"Shape shifting is the transformation (mentally or physically) of one's self into an animal. A 'theriomorph' is a shapeshifter; a being who can assume an animal as well as a human form.
"A spiritual theriomorph is someone who at least sees aspects of animals in his or her personality and actions, and those aspects shape who he or she is. More so in the meaning of a spiritual shapeshifter, being able to assume animal as well as human form in spirit (or a mix of the two).
"There are two types of shapeshifting; changing your light body in the astral to power animal, and changing your physical form on the earth plane into an animal. Perhaps this is where the lycanthropy legend actually began. Very adept shamans are said to be able to change their physical human forms into that of animals.

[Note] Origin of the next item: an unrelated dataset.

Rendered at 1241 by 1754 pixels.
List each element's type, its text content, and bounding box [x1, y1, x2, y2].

"During certain ritual dances, humans can be possessed by the animal spirit. Although they outwardly do not become the animal, their body may contort or move in the fashion that the animal is most comfortable. Vocalizations are also heard, such as the cry of the Eagle, scream of the Falcon, etc.

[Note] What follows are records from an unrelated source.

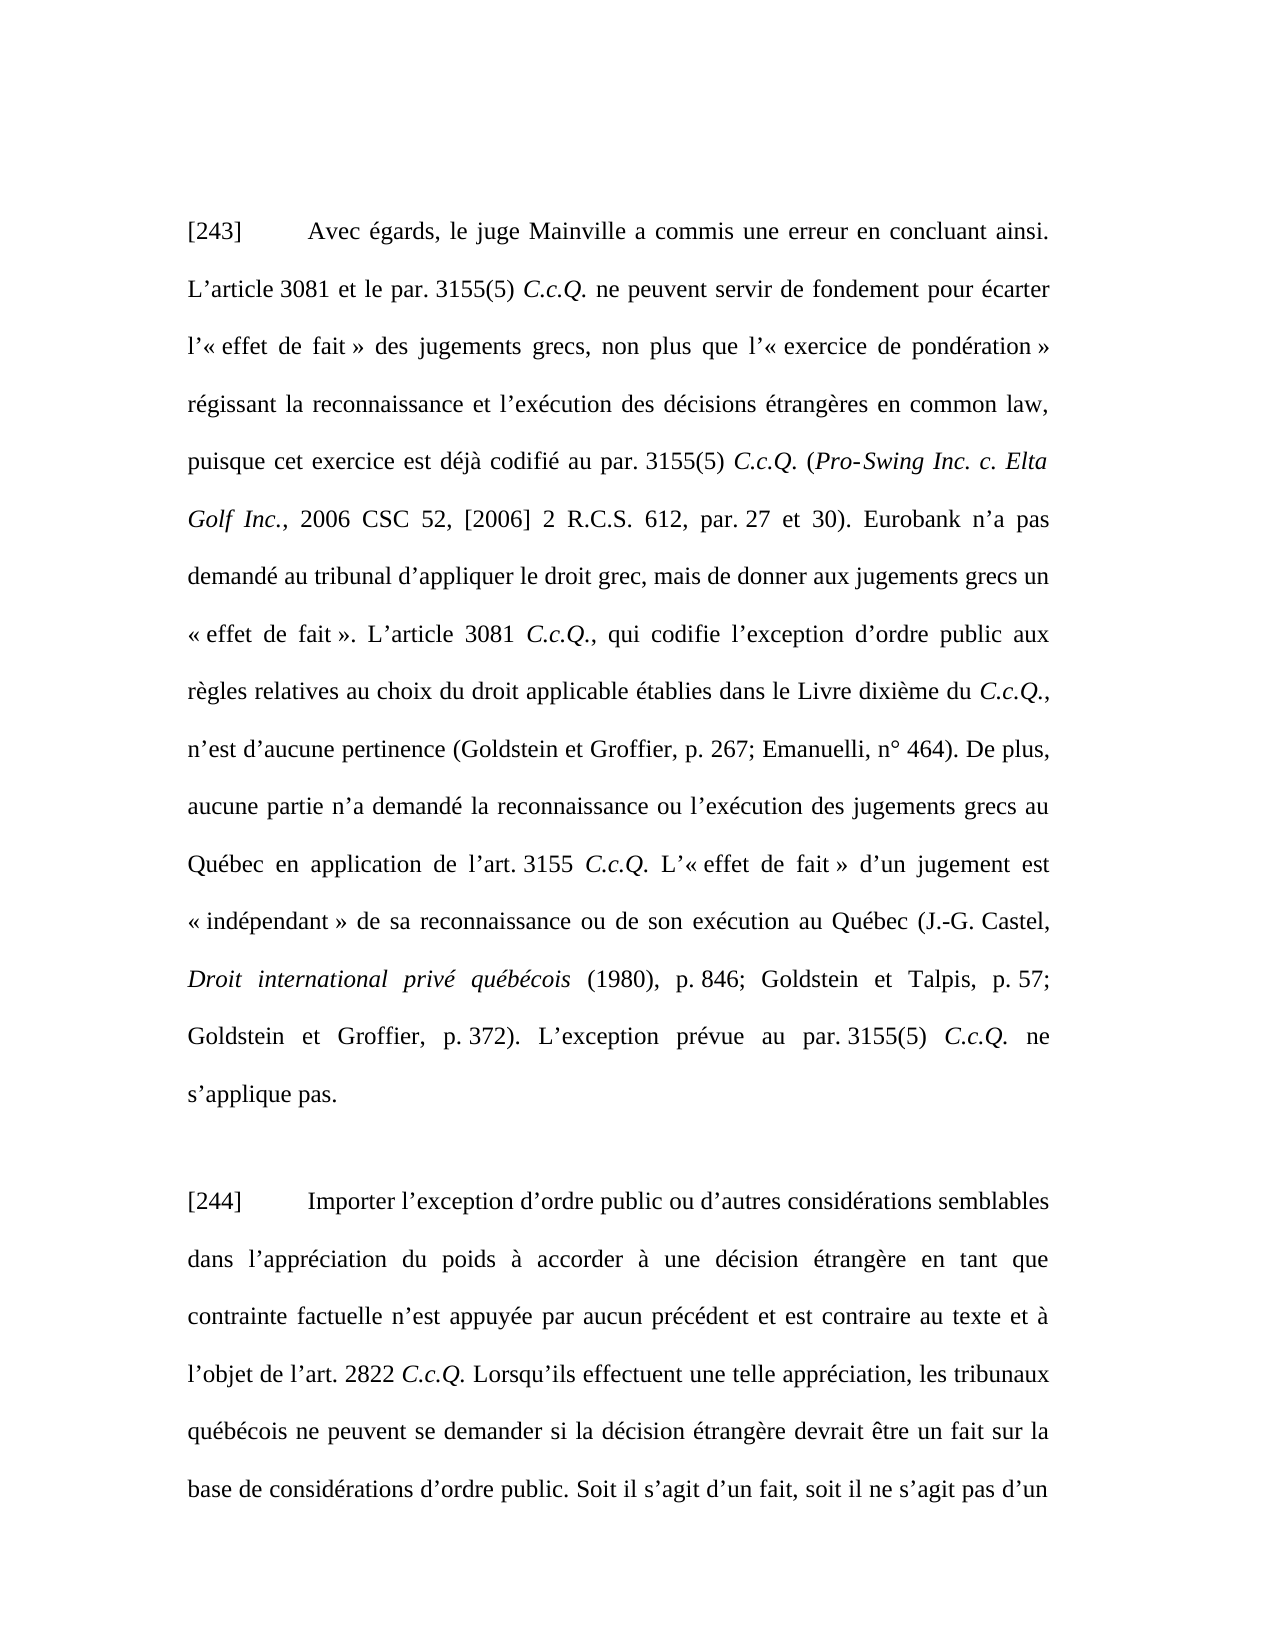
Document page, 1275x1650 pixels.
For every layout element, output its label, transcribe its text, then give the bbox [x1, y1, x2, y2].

text Avec égards, le juge Mainville a commis une erreur en concluant ainsi. L’article 3081 et le par. 3155(5) C.c.Q. ne peuvent servir de fondement pour écarter l’« effet de fait » des jugements grecs, non plus que l’« exercice de pondération » régissant la reconnaissance et l’exécution des décisions étrangères en common law, puisque cet exercice est déjà codifié au par. 3155(5) C.c.Q. (Pro-Swing Inc. c. Elta Golf Inc., 2006 CSC 52, [2006] 2 R.C.S. 612, par. 27 et 30). Eurobank n’a pas demandé au tribunal d’appliquer le droit grec, mais de donner aux jugements grecs un « effet de fait ». L’article 3081 C.c.Q., qui codifie l’exception d’ordre public aux règles relatives au choix du droit applicable établies dans le Livre dixième du C.c.Q., n’est d’aucune pertinence (Goldstein et Groffier, p. 267; Emanuelli, n° 464). De plus, aucune partie n’a demandé la reconnaissance ou l’exécution des jugements grecs au Québec en application de l’art. 3155 C.c.Q. L’« effet de fait » d’un jugement est « indépendant » de sa reconnaissance ou de son exécution au Québec (J.-G. Castel, Droit international privé québécois (1980), p. 846; Goldstein et Talpis, p. 57; Goldstein et Groffier, p. 372). L’exception prévue au par. 3155(5) C.c.Q. ne s’applique pas. [187, 216, 1050, 1108]
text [187, 1186, 1050, 1503]
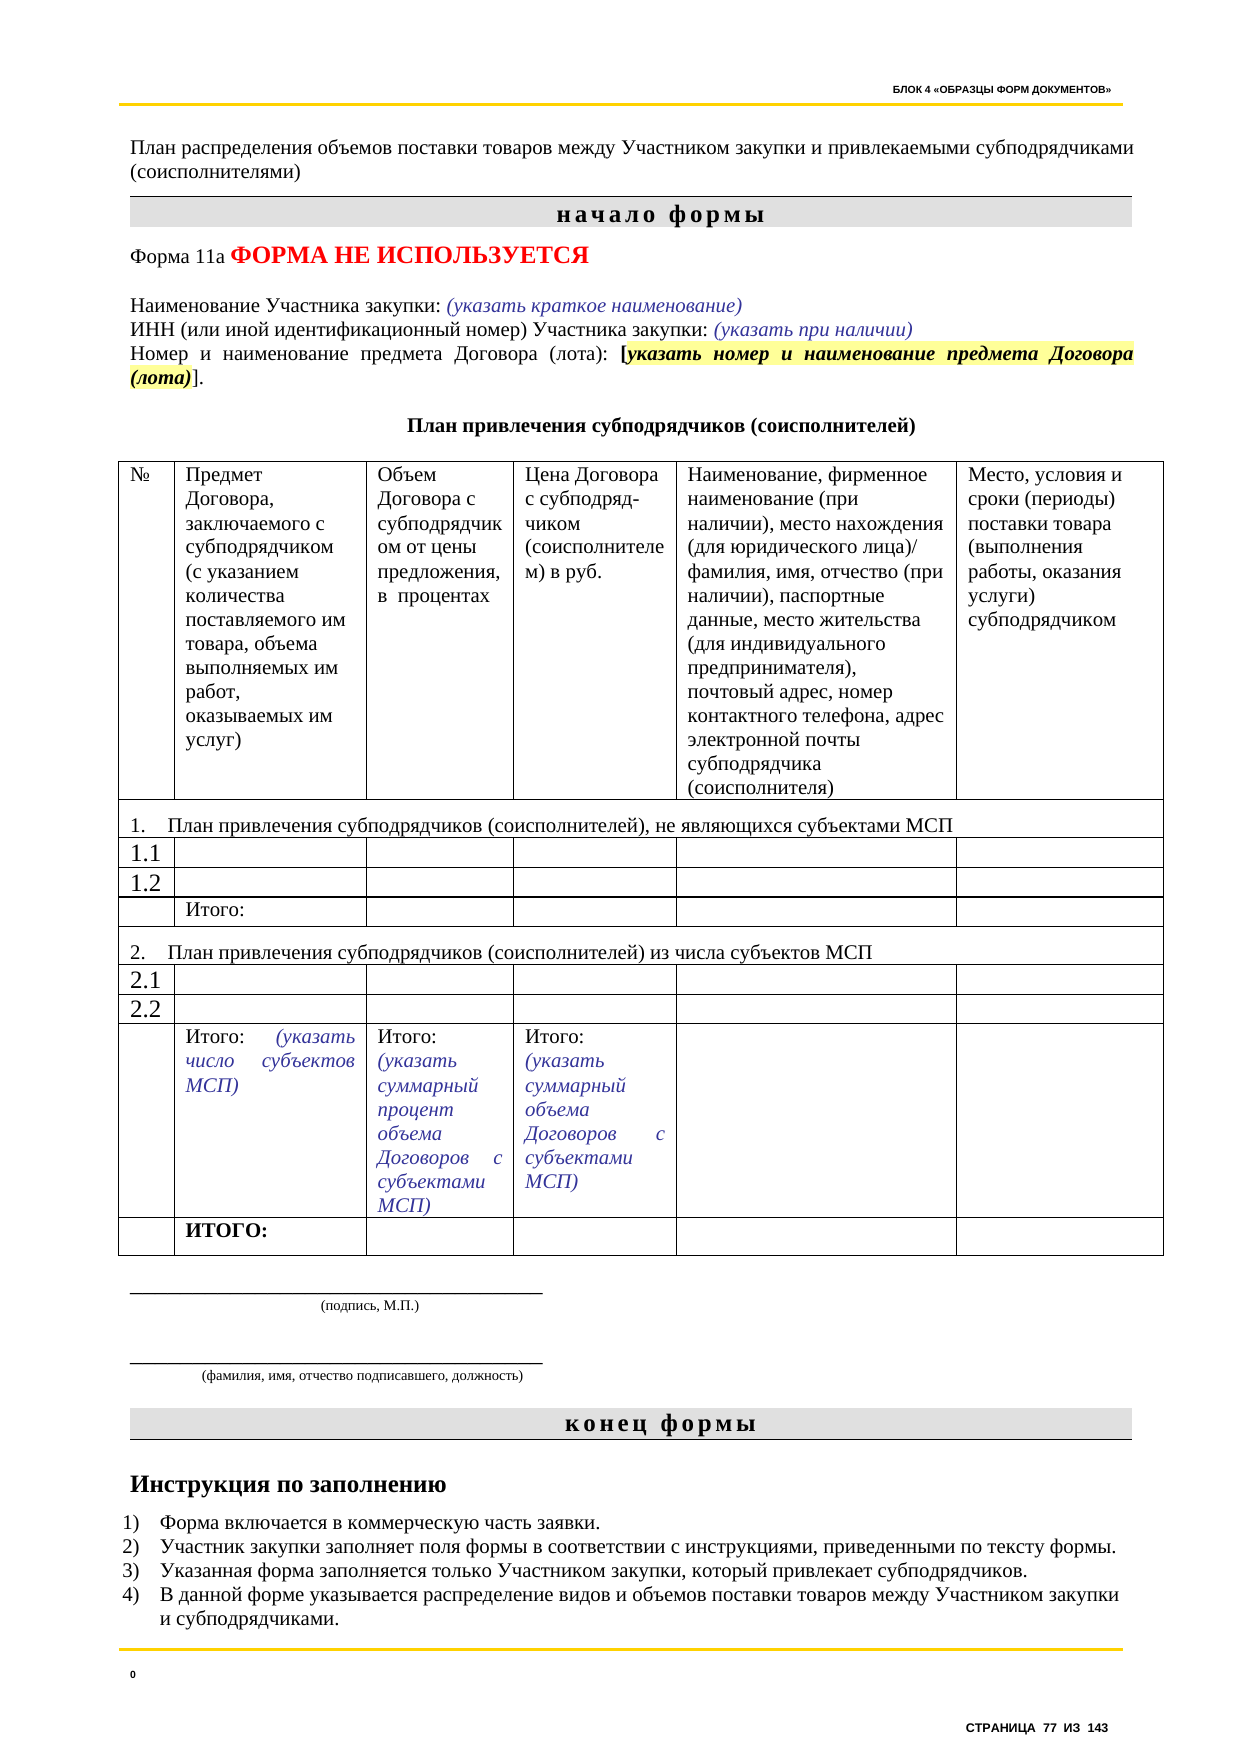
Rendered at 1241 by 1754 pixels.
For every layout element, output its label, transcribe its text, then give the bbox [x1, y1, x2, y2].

"These power dances are not harmful, as long as they are done within some type of sacred circle. Inwardly, the individual melds with the animal. The human's sense of smell or sight may be heightened, there could be increased dexterity in the limbs, or a feeling of savage power that the animal may represent.

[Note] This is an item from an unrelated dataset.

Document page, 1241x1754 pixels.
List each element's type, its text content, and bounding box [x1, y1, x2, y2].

"Depending on animals for food and fur for warmth, primitive man knew that his destiny was linked with that of the beasts. His almost religious fascination with the creatures he hunted is evidenced by cave drawings found as far apart as France and Australia.
"Many early civilizations revered animals as the incarnation of gods; in ancient Egypt, for example, both the cobra and the cat were objects of worship. It is not surprising that stories of humans turning into beasts, has become deeply ingrained in the popular imagination. Often such metamorphoses are associated with fear and terror.
"In central and eastern Europe, for example, a belief in the bloodsucking vampire that condemns its victims to a living death has persisted into the 20th century.
"In West Africa until recently, members of a secret society called the Leopard Men believed that simply wearing the leopard's distinctive spotted skin would magically imbue them with that animal's fearsome strength." - Crystal Links
Some years ago my poetry took on a mythic flavor and I became a character in my own poems, a mage, "the man of the Northern Wall". This apellation is not completely fictional. My middle name is Noordwal, a Dutch term for north wall, though in current Dutch it mainly means north bank as in riverbank. I was told that an ancestor, a Portugese Jew escaping the Inquisition, settled in a small Dutch town and took this name from where he settled, near the north wall of the town. I have thought for a long time that -wal meant wall, think my mother told me that. A linguist might say that my usage is no longer common, is an older usage, but then the Inquisition happened in Portugal a few centuries ago, right around the time the Moors lost control of the Iberian Peninsula and the Jews lost the modest protection given them by Islam. Now I write as this mage, my poetry persona.